• _Problem requirements_
Please return all lines of the data below containing the string "given".

• _Provided information_
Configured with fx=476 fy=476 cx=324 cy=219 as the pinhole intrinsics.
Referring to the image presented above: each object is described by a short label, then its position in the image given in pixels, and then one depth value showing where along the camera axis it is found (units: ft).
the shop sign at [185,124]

...

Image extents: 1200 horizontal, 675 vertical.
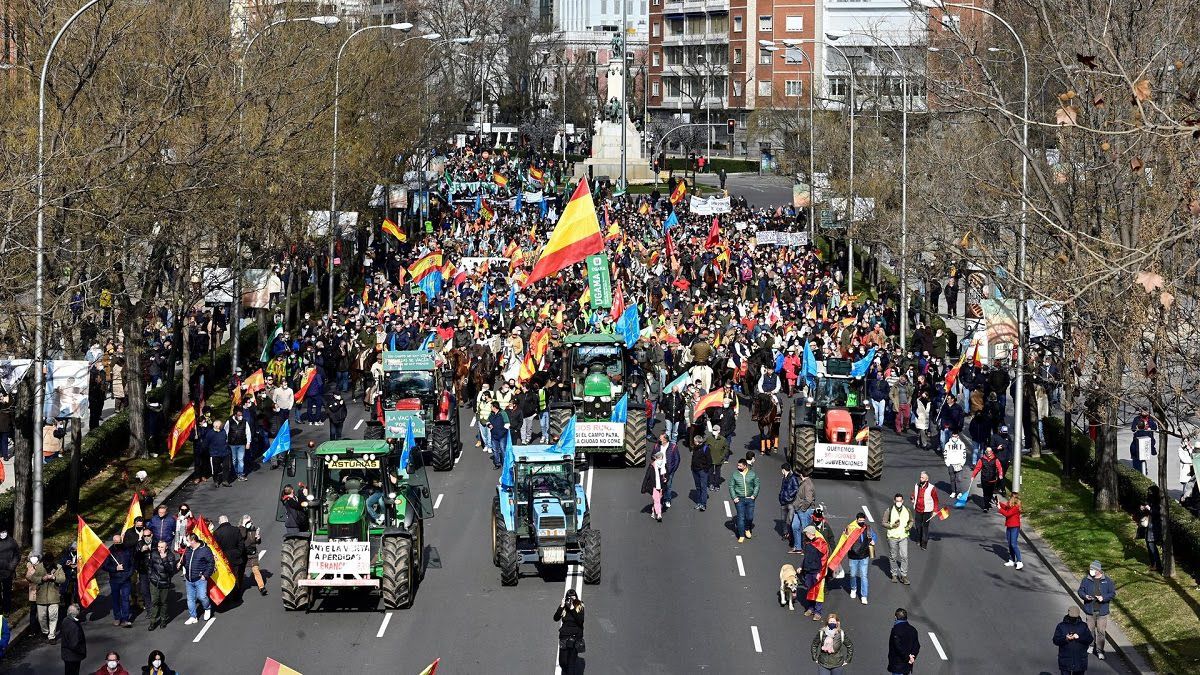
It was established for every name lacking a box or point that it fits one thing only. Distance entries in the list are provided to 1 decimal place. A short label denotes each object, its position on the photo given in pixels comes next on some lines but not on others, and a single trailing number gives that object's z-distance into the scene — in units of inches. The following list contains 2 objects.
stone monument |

• _Solution to this task_
Referring to the image presented above: each object is described by a short label, then its position in the image given in pixels, and then one depth value showing where along the camera axis it is found (units: ft).
It was established for every name lacking a box or point that it fits one thing only. Distance entries in the list are provided to 1 decimal place. A short label denotes each object, its position on the photo given in pixels comes next on some lines but not on others, and a single trailing number gives that object's z-distance into the scene — in units of inches. The following list contains 2 objects.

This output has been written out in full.